I don't know why all the vitriol...it's an interesting technique, if only to a certain point.
You don't have to toss the camera at all, I did this years ago with film. You can spin the camera on the strap, swing it around your arm, or just simply move the camera around a light source with your hand...the results can be quite predictable, and quite delightful.
And don't forget, it doesn't just have to be light sources, it can be stationary geometrical objects, with some interesting lighting out of the frame. I just shot some cool shots on my little digicam, but then the battery died.
Before you guys knock something like this, try it a few times, it's quite a bit of fun.
And speaking of the Turner prize, that German guy who won it a couple years ago is really a fantastic photographer. Can't think of theguy, but he took the large format pictures of the Hong Kong stock exchange, shopping malls, etc. that became in a sense abstract works, even though they were hyper-realistic shots.
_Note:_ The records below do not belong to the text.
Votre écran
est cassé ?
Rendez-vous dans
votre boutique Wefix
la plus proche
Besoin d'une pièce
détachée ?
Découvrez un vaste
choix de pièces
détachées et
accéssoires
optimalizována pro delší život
Abstract if for no other reason than the absurdity in the images....like the grocery store with the thousands of candy bars.
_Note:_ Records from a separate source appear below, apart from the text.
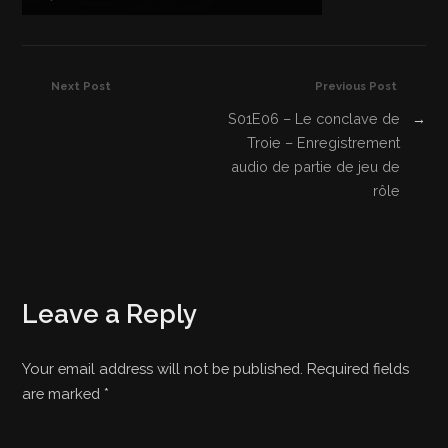
Next Post
Previous Post
S01E06 – Le conclave de
→
Troie – Enregistrement
audio de partie de jeu de
rôle
Leave a Reply
Your email address will not be published. Required fields
are marked
*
The pictures he won the Turner prize for were also very interesting, the result of an accident in teh dark room, where he mis-exposed some color paper....he figured out that he could make some really interesting abstracts, and there's nothing about those pictures that ISN'T photography...remember, "writing with light," and all that.
A lot of people had the exact same responses to Jackson Pollock's work back in the day, and now we call him America's great painter. Rothko, de Kooning, all those guys did some crazy stuff that was at first very very sternly objected to.
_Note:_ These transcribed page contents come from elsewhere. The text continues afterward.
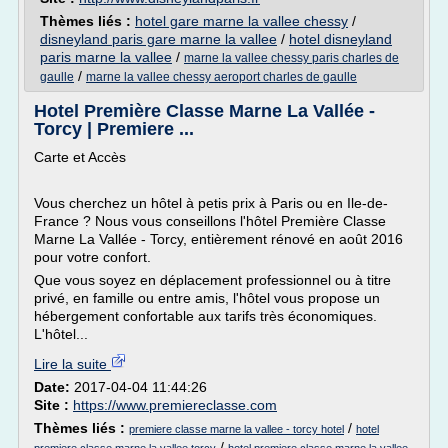
Thèmes liés :
hotel gare marne la vallee chessy
/
disneyland paris gare marne la vallee
/
hotel disneyland
paris marne la vallee
/
marne la vallee chessy paris charles de
/
gaulle
marne la vallee chessy aeroport charles de gaulle
Hotel Première Classe Marne La Vallée -
Torcy | Premiere ...
Carte et Accès
Vous cherchez un hôtel à petis prix à Paris ou en Ile-de-
France ? Nous vous conseillons l'hôtel Première Classe
Marne La Vallée - Torcy, entièrement rénové en août 2016
pour votre confort.
Que vous soyez en déplacement professionnel ou à titre
privé, en famille ou entre amis, l'hôtel vous propose un
hébergement confortable aux tarifs très économiques.
L'hôtel...
Lire la suite
Date:
2017-04-04 11:44:26
Site :
https://www.premiereclasse.com
Thèmes liés :
/
premiere classe marne la vallee - torcy hotel
hotel
/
Don't forget boys, art is an evolving form, and mankind has a natural tendency to hold back the development process. Some things stay and become part of the vernacular, some things merely get included in the general perception, and some things are forgotten. Does anybody here know what "Suprematism" was?
The culmination, or the jumping off point was when Malevich painted a red square, and called it "Russian Peasant Woman."
And yet, Suprematism contributed not only to Soviet photography and painting, but also to the rest of modern Western art. Ask any Art Historian worth his or her salt about that painting, and they'll give you a list of every modern artist in the last 80 years that was influenced by that painting, and that list includes just about everybody.